Traveling . . . I do it as often as I can, which still isn't as often as I'd like. I get bored and restless pretty easily, so I crave changes in scenery. I've been all over Europe and Central America, have not yet gone as far as Asia or Australia or New Zealand, though I'd very much like to. There have been two attempts to kidnap me—one in Mexico and one in Greece—but those are other stories.

My father is brilliant recluse, my mother a social butterfly, and I am an only child brought up in a rich cultural history and amongst a crowd of cousins. But I was the quiet one. A celebrity friend of mine once said, "Thing about Manda is, she only says something when she's sure," to which I answered, "And that's why I don't speak very often."
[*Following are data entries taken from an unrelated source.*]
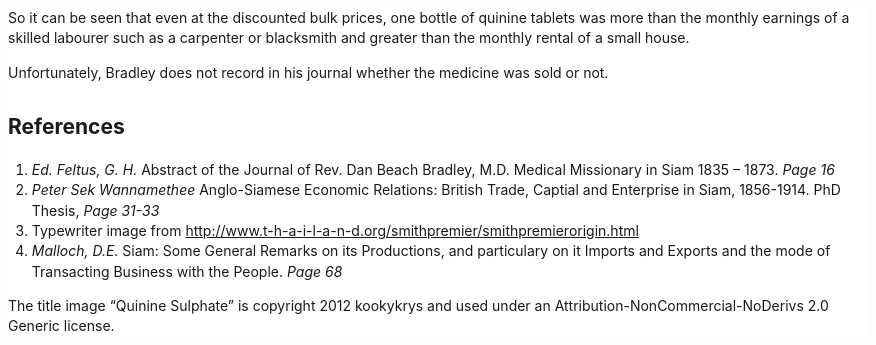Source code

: So it can be seen that even at the discounted bulk prices, one bottle of quinine tablets was more than the monthly earnings of a skilled labourer such as a carpenter or blacksmith and greater than the monthly rental of a small house.

Unfortunately, Bradley does not record in his journal whether the medicine was sold or not.

## References

1. _Ed. Feltus, G. H._ Abstract of the Journal of Rev. Dan Beach Bradley, M.D. Medical Missionary in Siam 1835 – 1873. _Page 16_
2. _Peter Sek Wannamethee_ Anglo-Siamese Economic Relations: British Trade, Captial and Enterprise in Siam, 1856-1914. PhD Thesis, _Page 31-33_
3. Typewriter image from http://www.t-h-a-i-l-a-n-d.org/smithpremier/smithpremierorigin.html
4. _Malloch, D.E._ Siam: Some General Remarks on its Productions, and particulary on it Imports and Exports and the mode of Transacting Business with the People. _Page 68_

The title image “Quinine Sulphate” is copyright 2012 kookykrys and used under an Attribution-NonCommercial-NoDerivs 2.0 Generic license.
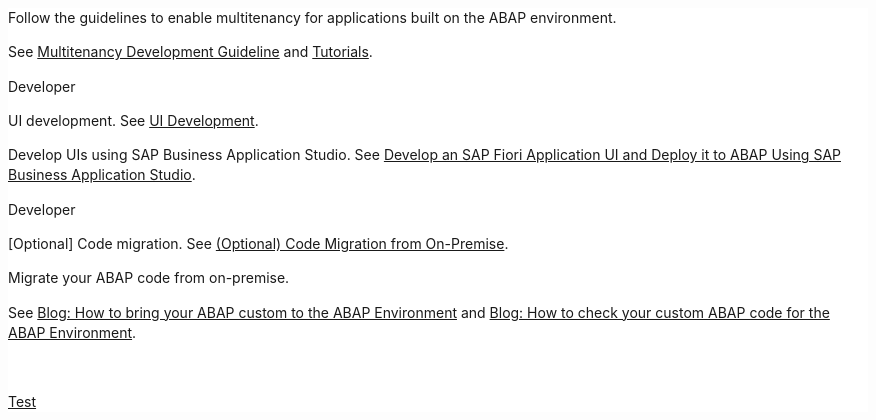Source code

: Follow the guidelines to enable multitenancy for applications built on the ABAP environment.

See [Multitenancy Development Guideline](multitenancy-development-guideline-9d994c8.md) and [Tutorials](https://developers.sap.com/tutorial-navigator.html?tag=products:technology-platform/sap-cloud-platform/sap-cloud-platform-abap-environment).

</td>
<td valign="top">

Developer

</td>
</tr>
<tr>
<td valign="top">

UI development. See [UI Development](develop-9464e3a.md#loiof3be8246edc74be59c10779443f67793).

</td>
<td valign="top">

Develop UIs using SAP Business Application Studio. See [Develop an SAP Fiori Application UI and Deploy it to ABAP Using SAP Business Application Studio](develop-an-sap-fiori-application-ui-and-deploy-it-to-abap-using-sap-business-application-eaaeba4.md).

</td>
<td valign="top">

Developer

</td>
</tr>
<tr>
<td valign="top">

\[Optional\] Code migration. See [\(Optional\) Code Migration from On-Premise](develop-9464e3a.md#loiof438645cb5664399a6b21f8d9bd3d004).

</td>
<td valign="top">

Migrate your ABAP code from on-premise.

See [Blog: How to bring your ABAP custom to the ABAP Environment](https://blogs.sap.com/2019/11/11/how-to-bring-your-abap-custom-code-to-sap-cloud-platform-abap-environment/) and [Blog: How to check your custom ABAP code for the ABAP Environment](https://blogs.sap.com/2018/10/02/how-to-check-your-custom-abap-code-for-sap-cloud-platform-abap-environment/).

</td>
<td valign="top">

 

</td>
</tr>
<tr>
<td valign="top" rowspan="2">

[Test](test-023cf9d.md#loio023cf9d301b1479484e70b17cd5cf587)
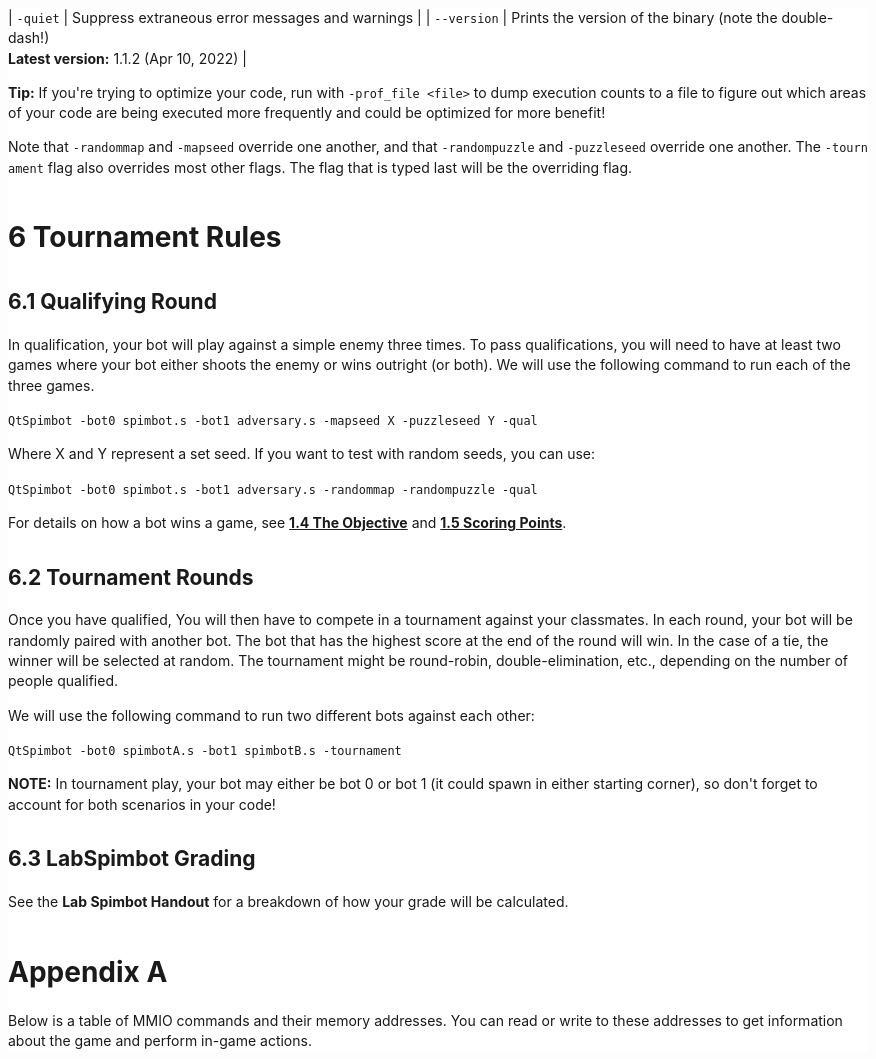 | `-quiet` | Suppress extraneous error messages and warnings |
| `--version` | Prints the version of the binary (note the double-dash!)  <br>**Latest version:** 1.1.2 (Apr 10, 2022) |

**Tip:** If you're trying to optimize your code, run with `-prof_file <file>` to dump execution counts to a file to figure out which areas of your code are being executed more frequently and could be optimized for more benefit!

Note that `-randommap` and `-mapseed` override one another, and that `-randompuzzle` and `-puzzleseed` override one another. The `-tournament` flag also overrides most other flags. The flag that is typed last will be the overriding flag.

6 Tournament Rules
==================

6.1 Qualifying Round
--------------------

In qualification, your bot will play against a simple enemy three times. To pass qualifications, you will need to have at least two games where your bot either shoots the enemy or wins outright (or both). We will use the following command to run each of the three games.

    QtSpimbot -bot0 spimbot.s -bot1 adversary.s -mapseed X -puzzleseed Y -qual
    

Where X and Y represent a set seed. If you want to test with random seeds, you can use:

    QtSpimbot -bot0 spimbot.s -bot1 adversary.s -randommap -randompuzzle -qual
    

For details on how a bot wins a game, see [**1.4 The Objective**](#objective) and [**1.5 Scoring Points**](#points).

6.2 Tournament Rounds
---------------------

Once you have qualified, You will then have to compete in a tournament against your classmates. In each round, your bot will be randomly paired with another bot. The bot that has the highest score at the end of the round will win. In the case of a tie, the winner will be selected at random. The tournament might be round-robin, double-elimination, etc., depending on the number of people qualified.

We will use the following command to run two different bots against each other:

    QtSpimbot -bot0 spimbotA.s -bot1 spimbotB.s -tournament
    

**NOTE:** In tournament play, your bot may either be bot 0 or bot 1 (it could spawn in either starting corner), so don't forget to account for both scenarios in your code!

6.3 LabSpimbot Grading
----------------------

See the **Lab Spimbot Handout** for a breakdown of how your grade will be calculated.

Appendix A
==========

Below is a table of MMIO commands and their memory addresses. You can read or write to these addresses to get information about the game and perform in-game actions.
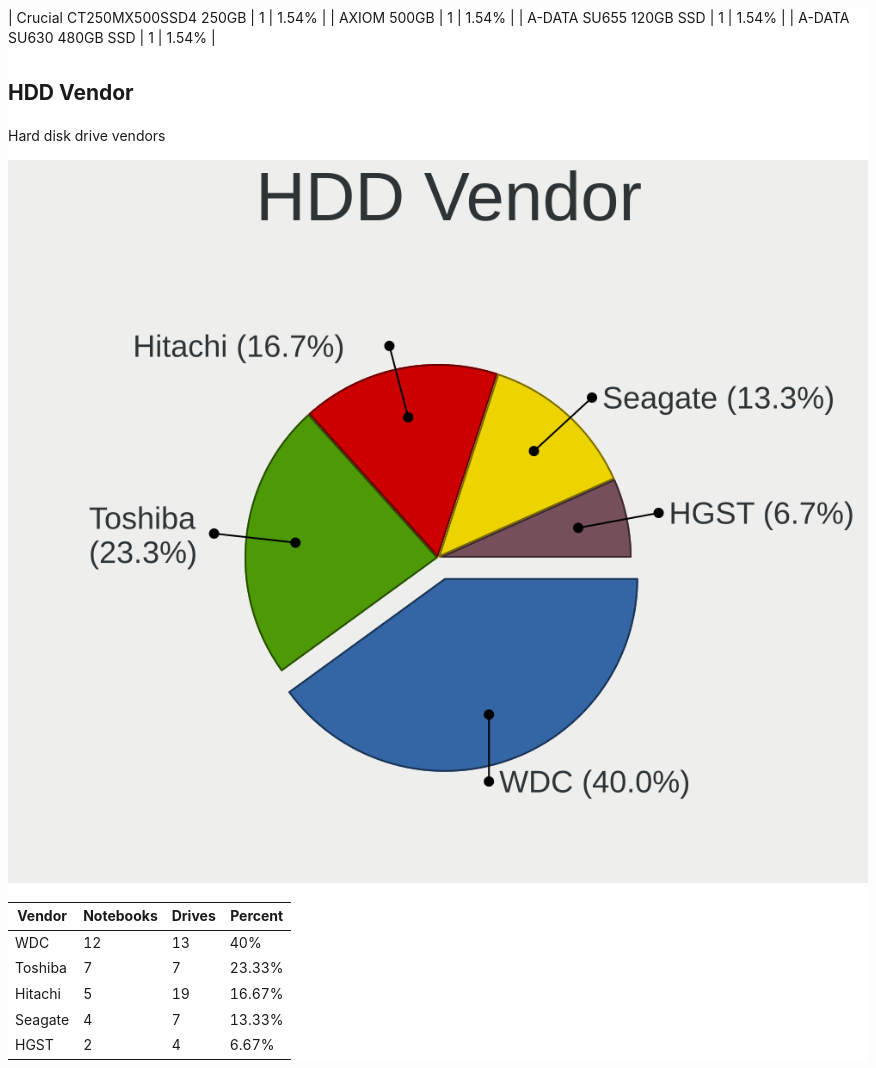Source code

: | Crucial CT250MX500SSD4 250GB         | 1         | 1.54%   |
| AXIOM 500GB                          | 1         | 1.54%   |
| A-DATA SU655 120GB SSD               | 1         | 1.54%   |
| A-DATA SU630 480GB SSD               | 1         | 1.54%   |

HDD Vendor
----------

Hard disk drive vendors

![HDD Vendor](./images/pie_chart/drive_hdd_vendor.svg)


| Vendor  | Notebooks | Drives | Percent |
|---------|-----------|--------|---------|
| WDC     | 12        | 13     | 40%     |
| Toshiba | 7         | 7      | 23.33%  |
| Hitachi | 5         | 19     | 16.67%  |
| Seagate | 4         | 7      | 13.33%  |
| HGST    | 2         | 4      | 6.67%   |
I like to sing and dance and was member of a Shakespeare troupe for one lovely year . . . I build with LEGOs and put together puzzles whenever I'm suffering writer's block, the drawback being once I start I'm as likely to sit down and do the whole puzzle in one go and get very irritated if I'm forced to stop . . . I'd rather stay up late than get up early, and I love sun and to swim and have an intense dislike of snow. Not cold, mind. A cold, crisp morning is lovely, and even a walk in a chilling rain can be refreshing, but ice and snow are my nemeses. Oh, and telephones. I hate talking on telephones.

There. A small history of me. Not everything, but enough to give you an idea. Assuming you ever wanted one. Or maybe this is more for me, to remind me of who I am and where I come from. I think it's important to compile and summarize sometimes, else life starts to sprawl, and one can begin to lose track of oneself. I look around my office and think, How did I get here? And this answers my question, at least in part. So I can gather myself up in these words and then ask, And where to now?